**ACTIVITY**
Reproduce the text of each entry below character for character, omitting all picture markers.

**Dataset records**
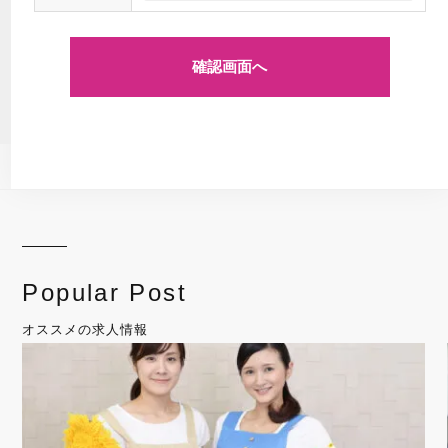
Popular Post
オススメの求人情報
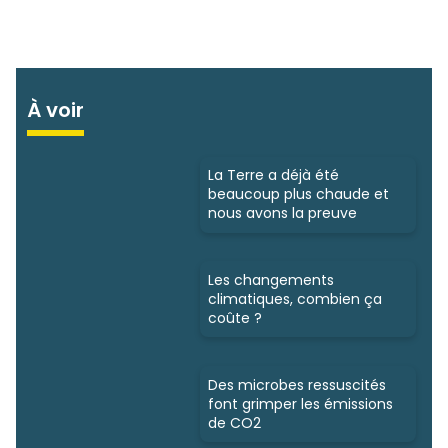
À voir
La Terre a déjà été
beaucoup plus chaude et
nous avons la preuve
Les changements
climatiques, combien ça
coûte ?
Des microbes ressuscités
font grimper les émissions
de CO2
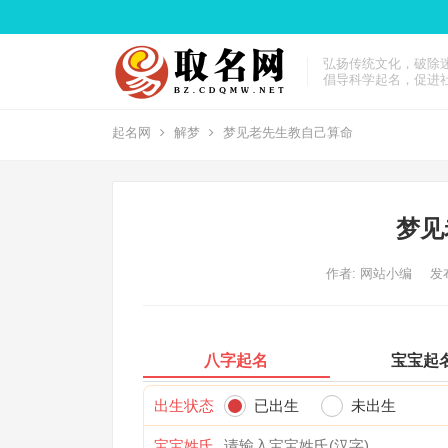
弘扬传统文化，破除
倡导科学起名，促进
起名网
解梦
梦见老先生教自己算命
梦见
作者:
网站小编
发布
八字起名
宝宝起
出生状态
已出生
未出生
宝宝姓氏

**PROBLEM SOLUTION**
Popular Post
オススメの求人情報
À voir
La Terre a déjà été
beaucoup plus chaude et
nous avons la preuve
Les changements
climatiques, combien ça
coûte ?
Des microbes ressuscités
font grimper les émissions
de CO2
弘扬传统文化，破除
倡导科学起名，促进
起名网
解梦
梦见老先生教自己算命
梦见
作者:
网站小编
发布
八字起名
宝宝起
出生状态
已出生
未出生
宝宝姓氏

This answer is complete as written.